Le patrimoine de l’ancien royaume du Bénin disponible sur internet

131 musées dans vingt pays ont travaillé durant quatre ans en commun pour présenter une banque de données numérique sans précédent. Le site internet digitalbenin.org lancé mercredi 9 novembre rassemble plus de 5 000 objets d’art originaires du royaume du Bénin et disséminés dans le monde depuis les pillages de l’armée britannique en 1897.

Osaisonor Godfrey Ekhator-Obogie fait une longue pause alors que la parole vient de lui être donnée. Le Nigérian, qui a consacré sa carrière au patrimoine de son pays et plus spécialement à l’héritage du royaume du Bénin, a du mal à retenir ses larmes. Il participe avec d’autres chercheurs à la conférence de presse qui présente à Berlin la nouvelle plateforme Digital Benin.

Le Nigérian salue la création d’un musée vivant qui doit permettre aux jeunes générations dans son pays de connaître la richesse de leur propre civilisation : « Cette plateforme nous permet de réfléchir différemment sur notre passé et notre culture. Ces œuvres d’art sont perçues comme des objets à l’Ouest. Chez nous, il s’agit de notre histoire ».

Cette initiative sans précédent a plusieurs origines. D’abord, le pillage commis par les forces britanniques en 1897 au royaume du Bénin avait une dimension massive. Ensuite, ces œuvres d’art font partie de l’héritage culturel mondial et sont dispersées aujourd’hui dans de nombreux pays. Enfin, leur caractère emblématique a focalisé ces dernières années, notamment en Allemagne, les débats autour des restitutions aux pays d’origine.

Un millier d’œuvres rétrocédés au Nigeria en 2022
La directrice du musée ethnologique de Hambourg, le MARKK, Barbara Plankensteiner, le rappelle : « La création en 2010 du Benin Dialogue Group réunissant des musées européens et les responsables de Benin City a permis de nouer des liens sans lesquels la nouvelle plateforme aurait été plus difficile à mettre en place ». Le musée de Hambourg a joué un rôle central dans les débats sur les restitutions qui ont conduit cet été à la rétrocession d’un millier d’œuvres du royaume du Bénin présentes dans différents musées allemands au Nigeria.

L’idée au départ était bien plus modeste : il s’agissait de faire un inventaire des objets se trouvant au musée de Hambourg. Le soutien de la fondation Siemens avec 1,5 million d’euros a permis de financer le travail en commun, les recherches et la création d’une banque de données inédite présentée cette semaine après quatre ans de préparation.
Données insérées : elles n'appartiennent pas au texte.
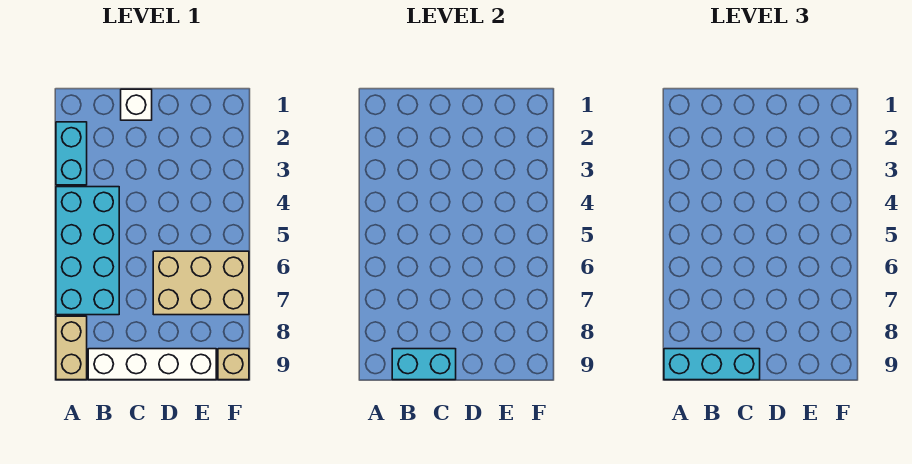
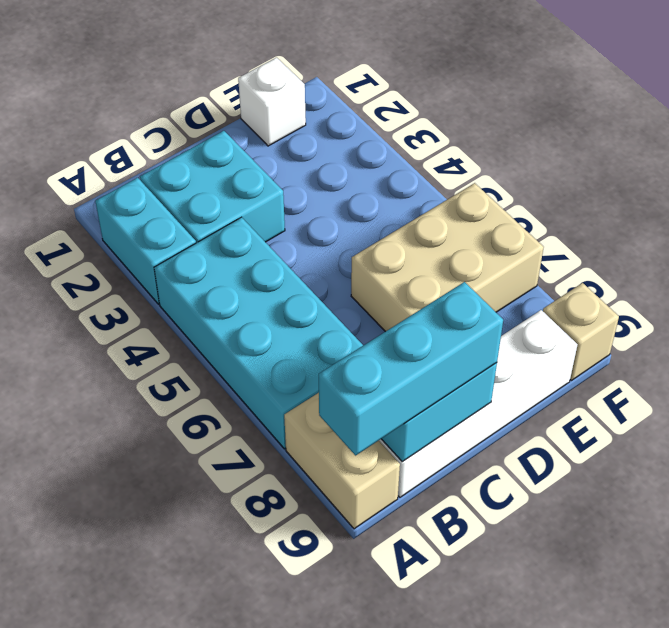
none -> cyan 2x2 brick [140,131,285,243]
white 1x1 brick [121,89,152,120] -> white 1x1 brick moved to [238,58,306,146]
Un site avec 12 000 photos
Le nouveau site internet répertorie plus de 5 000 œuvres dispersées dans 131 musées en Europe, mais aussi aux États-Unis, en Australie ou en Israël. 12 000 photos sont présentées, certaines en 3D. Le visiteur dispose pour ses recherches de multiples filtres, en anglais ou en édo, selon la taille, la dimension, le poids, les inscriptions figurant sur les objets, le pays, la ville ou le musée où ils se trouvent.

On peut apprendre d’où venait exactement l’œuvre au départ, quelle était le cas échéant sa portée religieuse, quel Britannique l’a ramenée en Europe, quelles étapes l’ont menées jusqu’à son lieu de conservation actuel. Une carte historique du royaume du Bénin et des lieux où se trouvaient les objets comme une carte du monde recensant les musées les abritant aujourd’hui complètent le site. La section « oral history » (histoire orale, en français), réalisée grâce aux partenaires nigérians, permet d’entendre des témoignages sur cet héritage, son importance et sa signification.

Un savoir dispersé
La plateforme permet de partager un savoir aujourd’hui dispersé, pour les personnes dont il constitue le patrimoine historique, mais au-delà pour le grand public comme pour les chercheurs. « Voir ses 900 reliefs du palais royal du Bénin, tous photographiés sur cette plateforme, et maintenant dans de nombreux pays, c’est très émouvant », confie Barbara Plankensteiner. Les experts estiment que 99% des objets originaires du royaume du Bénin sont répertoriés sur cette plateforme. Des corrections et des rajouts auront lieu sur un site dynamique. Des objets provenant de collections privées sont régulièrement mis en vente. D’autres se révèlent être des copies.

La plateforme digitalbenin.org doit à l’avenir être gérée par le Nigeria directement. Un transfert de savoirs qui doit accompagner de nombreuses restitutions d’œuvres d’art.